◆ **Entries shown**
-*-
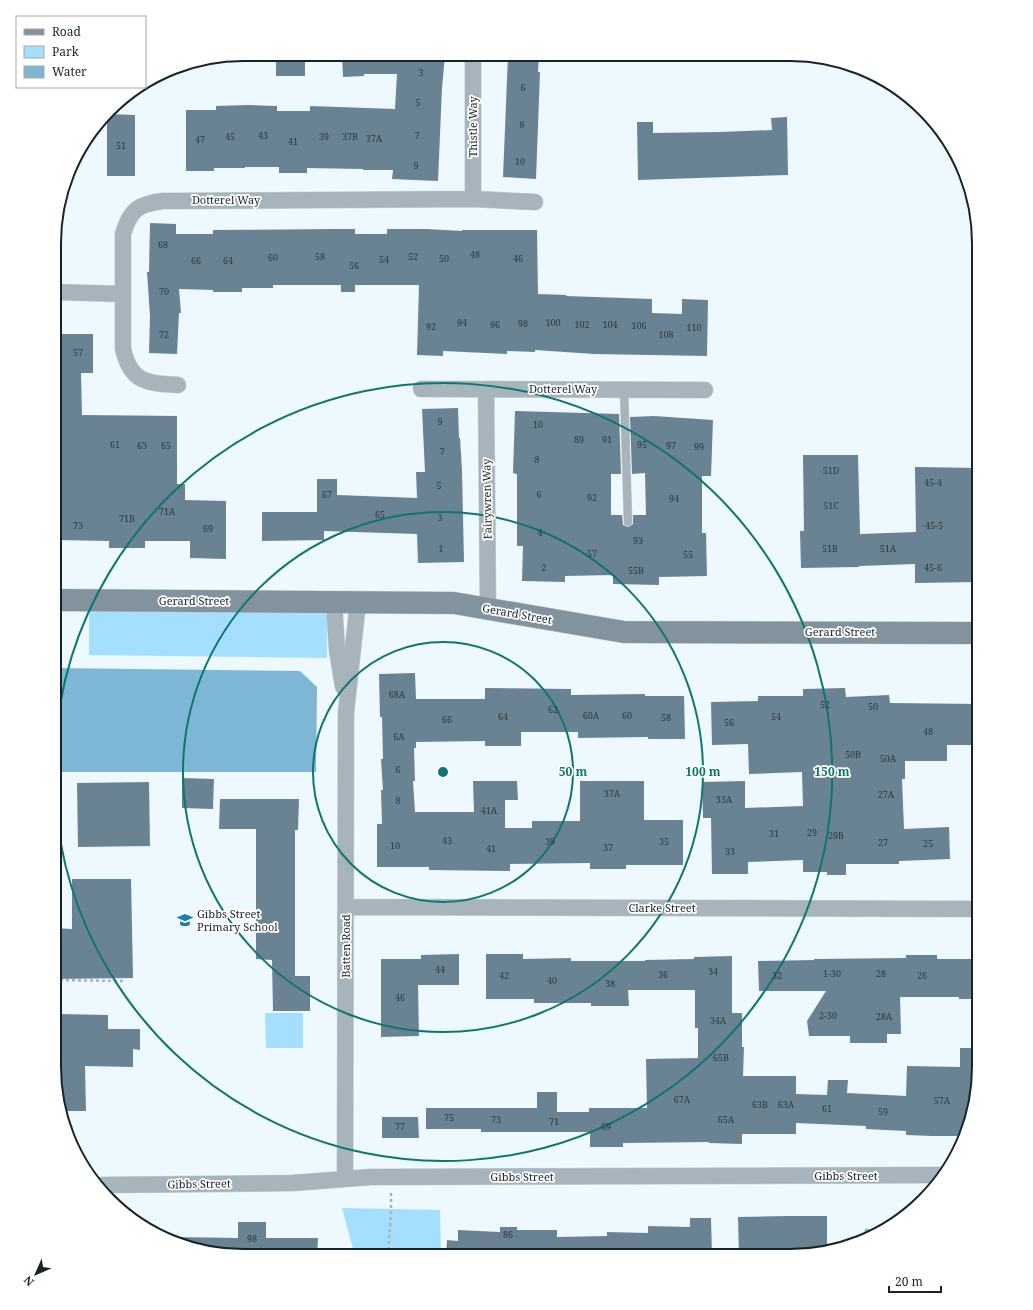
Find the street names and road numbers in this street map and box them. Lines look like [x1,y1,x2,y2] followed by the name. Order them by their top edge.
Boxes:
[465,96,480,158] street label: Thistle Way
[192,192,261,207] street label: Dotterel Way
[529,381,598,396] street label: Dotterel Way
[478,458,495,539] street label: Fairywren Way
[159,593,229,608] street label: Gerard Street
[481,600,553,627] street label: Gerard Street
[805,624,875,639] street label: Gerard Street
[628,900,696,915] street label: Clarke Street
[338,914,353,978] street label: Batten Road
[814,1168,878,1183] street label: Gibbs Street
[490,1169,554,1184] street label: Gibbs Street
[167,1175,231,1192] street label: Gibbs Street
-*-
◆ **Assigned task**
Transcribe all the lines above exactly; any image among them is skipped.

◆ **Response area**
Find the street names and road numbers in this street map and box them. Lines look like [x1,y1,x2,y2] followed by the name. Order them by their top edge.
Boxes:
[465,96,480,158] street label: Thistle Way
[192,192,261,207] street label: Dotterel Way
[529,381,598,396] street label: Dotterel Way
[478,458,495,539] street label: Fairywren Way
[159,593,229,608] street label: Gerard Street
[481,600,553,627] street label: Gerard Street
[805,624,875,639] street label: Gerard Street
[628,900,696,915] street label: Clarke Street
[338,914,353,978] street label: Batten Road
[814,1168,878,1183] street label: Gibbs Street
[490,1169,554,1184] street label: Gibbs Street
[167,1175,231,1192] street label: Gibbs Street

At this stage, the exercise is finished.